United Way’s Summer Fund program provides grants to non-profits to give local youth meaningful summer enrichment experiences. This summer, $60,000 has been awarded to 15 programs to provide camperships and youth employment opportunities. Summer Fund is a collaboratively funded program supported by the Carney Family Foundation, the Island Foundation, the Upstream Foundation, and the Community Foundation of Southeastern Massachusetts’ Acushnet Foundation Fund and Rainy Day Fund. United Way oversees the funding process for Summer Fund; managing the application process, convening reviewers to allocate funding, administering the funding, and evaluating the success of the grants.
“For many disadvantaged youth, enriching summer activities like camps are often out of reach because of their families’ financial hardships,” said Allison Yates-Berg, VP of Community Impact & Operations at United Way. “For teens, they struggle to find summer jobs that will give them real world experience and help them build their resumes. Summer Fund seeks to address these issues and keep these youth engaged and learning throughout the summer months.
This summer 11 youth are employed at 3 non-profits. By working at non-profits, they are gaining meaningful experience while helping to increase the capacity of that non-profit. Prior to their employment, youth employees are required to attend a half day pre-employment training, co-facilitated by United Way and BankFive, to ensure they have the basic skills to succeed this summer.
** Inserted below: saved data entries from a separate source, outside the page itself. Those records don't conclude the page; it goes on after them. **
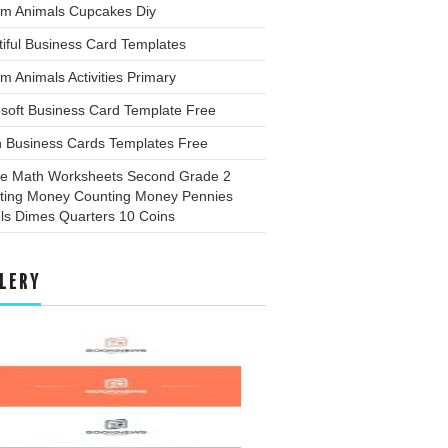
rm Animals Cupcakes Diy
iful Business Card Templates
m Animals Activities Primary
soft Business Card Template Free
n Business Cards Templates Free
ee Math Worksheets Second Grade 2
ting Money Counting Money Pennies
ls Dimes Quarters 10 Coins
LERY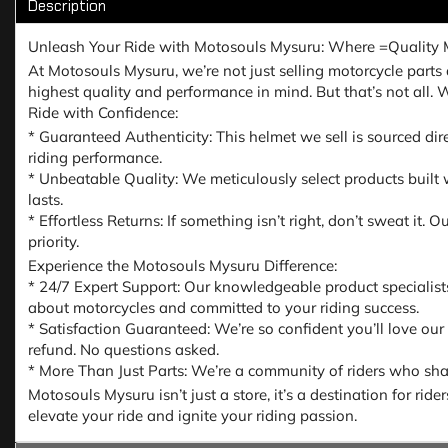
Description
Unleash Your Ride with Motosouls Mysuru: Where =Quality 
At Motosouls Mysuru, we’re not just selling motorcycle parts a
highest quality and performance in mind. But that’s not all.
Ride with Confidence:
* Guaranteed Authenticity: This helmet we sell is sourced dir
riding performance.
* Unbeatable Quality: We meticulously select products built w
lasts.
* Effortless Returns: If something isn’t right, don’t sweat it
priority.
Experience the Motosouls Mysuru Difference:
* 24/7 Expert Support: Our knowledgeable product specialist
about motorcycles and committed to your riding success.
* Satisfaction Guaranteed: We’re so confident you’ll love our
refund. No questions asked.
* More Than Just Parts: We’re a community of riders who share
Motosouls Mysuru isn’t just a store, it’s a destination for ri
elevate your ride and ignite your riding passion.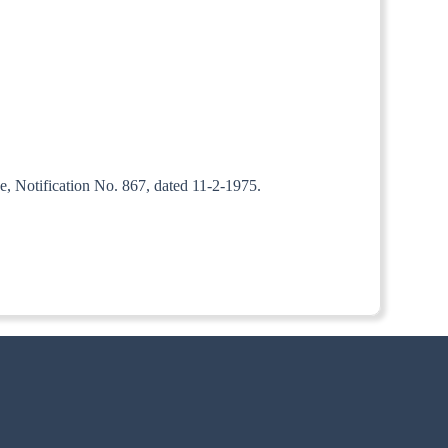
e, Notification No. 867, dated 11-2-1975.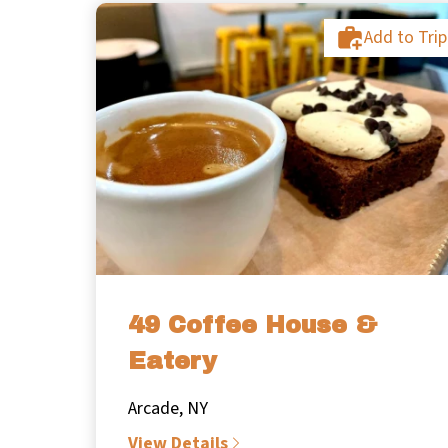
Add to Trip
49 Coffee House &
Eatery
Arcade, NY
View Details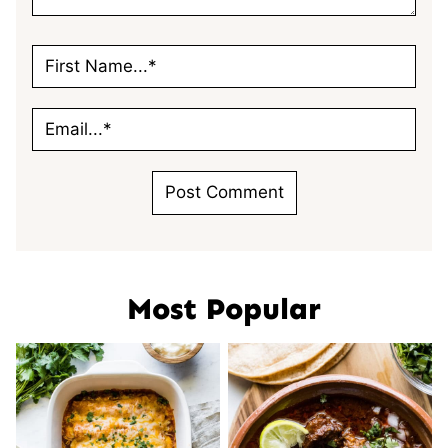
Most Popular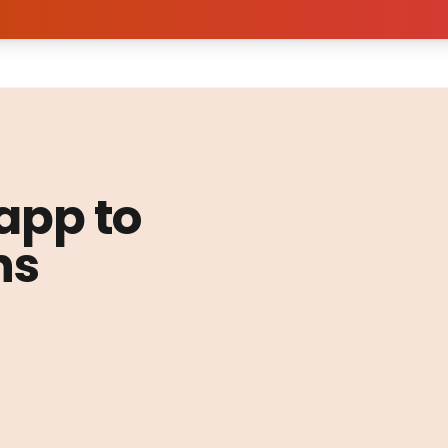
 app to
ns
In addition to Summer Fund, United Way announced $30,000 in funding to 24 groups through the Community Building Mini-Grants Program. Mini-Grants is the only program of its kinds that awards all-volunteer groups with grants of up to $2,500 to complete community building projects that will have a positive impact in Greater New Bedford.
“Each year it becomes harder for our review committee to make funding decisions,” said Rhonda L. Silvia, Community Impact Projects Coordinator. “It is exciting to see volunteers working together to establish new projects and bring the community together in a positive way.”
This year’s funding is supporting projects such as the Onset Street Painting Festival, the Campbell School Playground Project, Read to Me Wareham, Acushnet Library Rocks, and the Fairhaven Outdoor Movie night.